• Another important cause of acute brain infarction is an embolus. Most embolic disease is caused by thrombus formation in the heart (cardioembolic) or extracranial vessels (aorta or carotid). The thrombus then travels distally into one of the cerebral vessels, most commonly the middle cerebral artery. Frequently, a second stroke follows because the underlying cause of the embolus remains.
• Cardioembolic stroke is commonly associated with atrial fibrillation, myocardial infarction, and valvular heart disease. Individuals with these cardiovascular disorders are usually placed on a regimen of anticoagulation therapy to prevent this dreaded complication.
• There are two other types of brain infarction: lacunar stroke and global hypoperfusion (or watershed) stroke.
Lacunar stroke refers to small infarcts (less than 1 cm) that occur deep in the brain because of obstruction of very small intracerebral vessels. Lacunar stems from the Latin word “lacuna,” which means “little lake.” It refers to the small areas of infarcted brain tissue surrounded by normal brain. These strokes occur most commonly in individuals with diabetes and hypertension and can result in very localized and unpredictable neurologic deficits.
Global Hypotension Stroke
• Global hypotension (or watershed) strokes occur when total brain perfusion falls because of cardiovascular collapse like that seen in severe myocardial infarction, major dysrhythmias, overwhelming systemic hemorrhage, or massive pulmonary emboli.
• The parts of the brain first affected by this type of stroke are near the surface of the cortex. They are in areas where the appearance of the cerebrovascular vessels is reminiscent of the small streams that feed a large river or lake, thus the name watershed. This type of stroke results in global cognitive dysfunction, irreversible coma, and death.
Hemorrhagic stroke is most often associated with :
• hypertension and weakening of the walls of intracerebral vessels.
• congenital aneurysms or vascular malformations.
• condition that is associated with an increased risk for bleeding, including thrombocytopenia (e.g., caused by drugs or bone marrow disease)
• coagulopathies such as liver disease, hemophilia, and iatrogenic anticoagulation.
• Blood is ejected through the damaged wall of the vessel into the surrounding brain tissue and can leak into the ventricles.
• The expanding collection of intracerebral blood (hematoma) compresses surrounding tissues, resulting in ischemia and increasing intracranial pressure.
• In many cases, bleeding will cease spontaneously, and the blood eventually will be reabsorbed, leaving a cavity.
• In other cases, rebleeding with expansion of the hematoma leads to worsening neurologic function and death.
Pathophysiology of Cerebral Infarction
• Infarction of brain tissue (also called cerebral infarction) occurs within minutes of complete cessation of cerebral blood flow.

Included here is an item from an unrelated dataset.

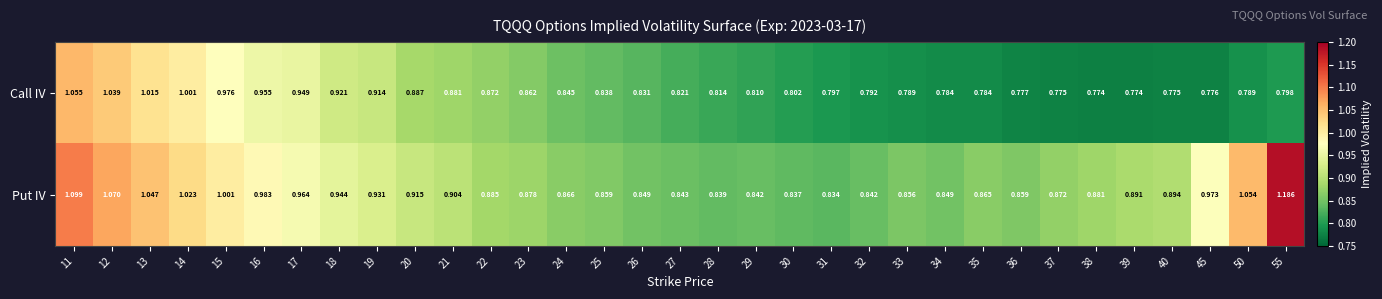

What is the total value across all series at 28?

1.7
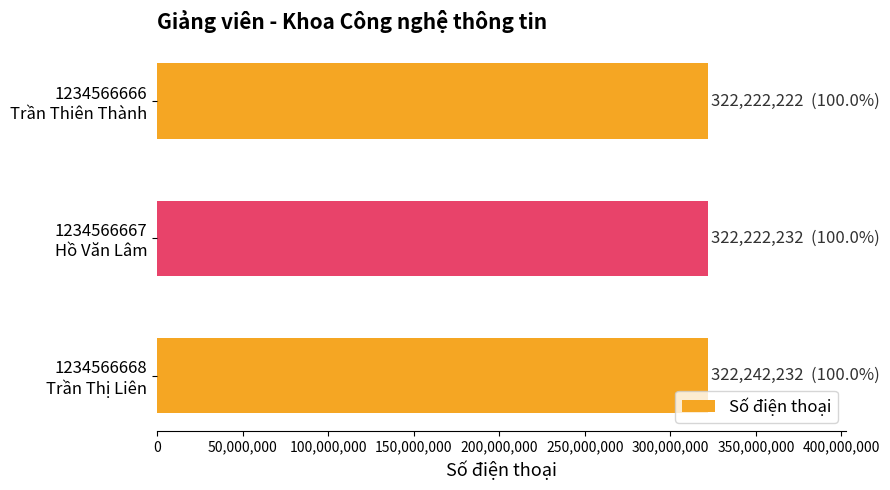

What is the average value?

322228895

Because the brain is fed by an extensive system of collateral arterial flow, some of the brain surrounding the area of infarction may be ischemic but can survive up to 90 minutes without restoration of perfusion. This area of the brain is called the penumbra.
• Infarcted brain tissue undergoes a series of changes, including:
• Breakdown of cell membrane pump function
• Cellular edema
• In addition, ischemic neurons release excitotoxins, which are amino acids released in large amounts at the synapse and contribute to neuronal injury and death.
• Excitotoxin and inflammatory cytokine release can cause hyperpolarization of neurons, which increases tissue demand for oxygen, worsens ischemia, and may lead to seizures.
• Acute brain infarction, one type of cerebrovascular accident (CVA), is typically characterized by the abrupt painless loss of neurologic function. The location and extent of neurologic deficit depends upon the vessel that is obstructed. Because the middle cerebral artery is most commonly affected by atherothrombotic and embolic disease, common manifestations of acute brain infarction are:
Hemiparesis—Decreased motor ability on the affected side
• Hemisensory loss—Decreased sensation on the affected side
• Aphasia—Loss of speech ability
• Subsequent development of cerebral edema can lead to:
• Decreased levels of consciousness
• Possible brain herniation and death
• Intracerebral hemorrhage is most often associated with the sudden onset of severe headache and loss of consciousness. The extent of focal neurologic deficits depends upon the location and extent of the bleeding. The clinical status of the individual may deteriorate rapidly despite intervention.
• Markedly increased intracranial pressure is common in hemorrhage.
• In general, hemorrhagic strokes are considered more catastrophic than ischemic strokes.